You broke the norms of Tamil literature. Are there any other writers who indulge in such experimental writing? I do that. There are many others who have done the same since Karukku. Sivakami, Imayan, Abhimani, Pablo Aruvikuyil are a few… But there is a difference between them and me. They use the language of the people only in conversations, in the dialogues. The entire narrative that I write is colloquial in nature and form.
How do you see the future of Tamil literature?
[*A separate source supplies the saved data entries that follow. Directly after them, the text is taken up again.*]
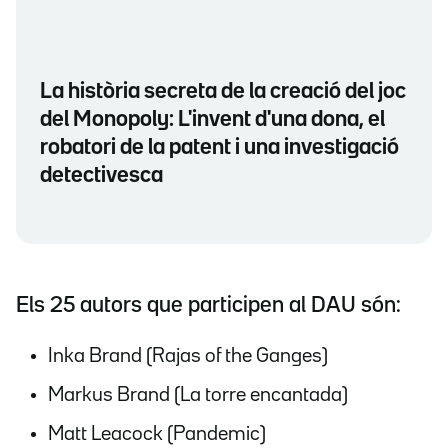
La història secreta de la creació del joc
del Monopoly: L'invent d'una dona, el
robatori de la patent i una investigació
detectivesca
Els 25 autors que participen al DAU són:
Inka Brand (Rajas of the Ganges)
Markus Brand (La torre encantada)
Matt Leacock (Pandemic)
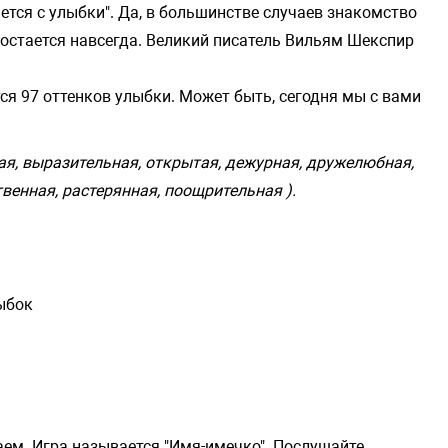
ется с улыбки". Да, в большинстве случаев знакомство
и остается навсегда. Великий писатель Вильям Шекспир
тся 97 оттенков улыбки. Может быть, сегодня мы с вами
ая, выразительная, открытая, дежурная, дружелюбная,
твенная, растерянная, поощрительная ).
лыбок
аем. Игра называется "Имя-имечко". Послушайте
Right now it is not bright. There was a time when it was soaring. But a strange stagnancy has struck it. One of the reasons could be the critics. They have been very harsh and unkind. Even I was upset. Why write? I have asked myself several times. Karukku also received many negative reviews. Especially its narrative. Then there was the anger unleashed by the church. Though they did not come out very strongly, the small expressions of resentment hurt me. I could feel their hostility. I would get some letters from known followers of the church castigating me.
I was not chastised publicly, but I was chastised enough that it upset my writing. Similar things are happening with other writers too. A word of encouragement is a tonic for any artist.
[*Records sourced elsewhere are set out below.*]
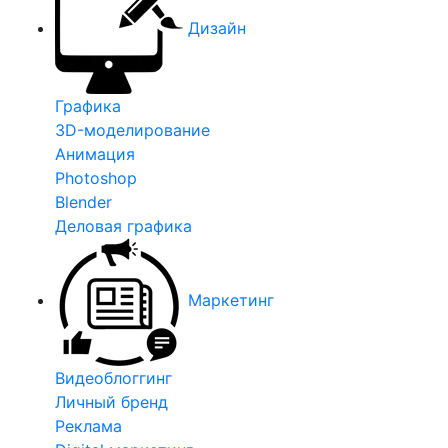
Дизайн
Графика
3D-моделирование
Анимация
Photoshop
Blender
Деловая графика
Маркетинг
Видеоблоггинг
Личный бренд
Реклама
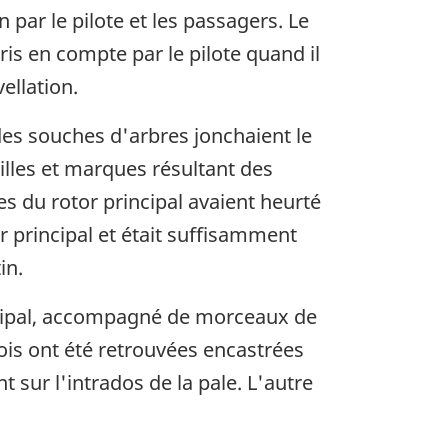
 par le pilote et les passagers. Le
is en compte par le pilote quand il
ellation.
des souches d'arbres jonchaient le
ailles et marques résultant des
es du rotor principal avaient heurté
r principal et était suffisamment
in.
rincipal, accompagné de morceaux de
bois ont été retrouvées encastrées
 sur l'intrados de la pale. L'autre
Do you think as a writer in Tamil you are handicapped. Not many people outside Tamil Nadu know you or have any chance of coming across your works. Do you feel bad?
I do feel bad.
One goes to sleep seeing English getting undue importance in the day-to-day life. Even in my village it makes the parents happy if their child says mummy instead of amma, daddy in place of appa . English has become a superior language. It is disgusting. It is painful.
Haven’t the Christian missionaries contributed to this? After all, most of the schools impart education in English medium…
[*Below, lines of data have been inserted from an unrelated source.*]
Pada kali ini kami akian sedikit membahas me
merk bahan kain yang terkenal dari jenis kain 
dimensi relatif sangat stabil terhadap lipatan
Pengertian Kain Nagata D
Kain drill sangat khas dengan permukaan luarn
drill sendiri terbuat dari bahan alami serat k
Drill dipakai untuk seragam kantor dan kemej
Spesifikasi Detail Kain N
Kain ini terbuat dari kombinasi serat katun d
No. That is not true. There are many schools that teach in the local language. But more important than that is the fact that if it had not been for these Christian missionaries people like us would never have seen a school. When foreign missionaries came to India they treated us equally. Things took an ugly turn after the Indians took over. So we became Christians, but the caste did not go off. Even today Dalits are not allowed to sit with other castes inside the churches in Kanchipuram district. Even the graveyards are separated. You know there is one thing about Karukku that brings me immense joy.
They are using it at the Theological College in Bangalore. That is a matter of great triumph.
What do you think of the English translation of Karukku?
Lakshmi’s effort is admirable. She visited me many times trying to understand the meaning of many incomprehensible words in my book. She was not to blame. How can she when even the readers found it difficult initially understanding it? And there were many words I had used that had no equivalent in English. But she has been able to capture the essence. She has done a good job despite the Tamil terms that were alien to her.
You once said: ‘Young people in India are not a single body…Who are we writing for?’ What did you mean by this?
I was attending an international seminar conducted by Tara publishing and Max Mueller Bhavan. The point I was trying to make is that youth vary from place to place. There are social/political/cultural differences. What I was asking writers to do is that when you write you must have the background of youth in mind. They have a very impressionable mind. So one has to be very careful. I will illustrate with my own case. When I write, I think of the dominant group and the dominated group. I want the youth from the dominant group to do a self-analyses of themselves and to the youth from the dominated group I intend to provide courage to proclaim their identities. I hope I am clear enough. I want the oppressed youth to rise from their marginalised state.
Are you married?
No. I am a single woman. And you can imagine how difficult it is to lead a single woman’s life in a village in Tamil Nadu. It is not easy. There are all kinds of myths surrounding you.
Is that a comfortable situation to be in?
(Laughs) I am both comfortable and uncomfortable.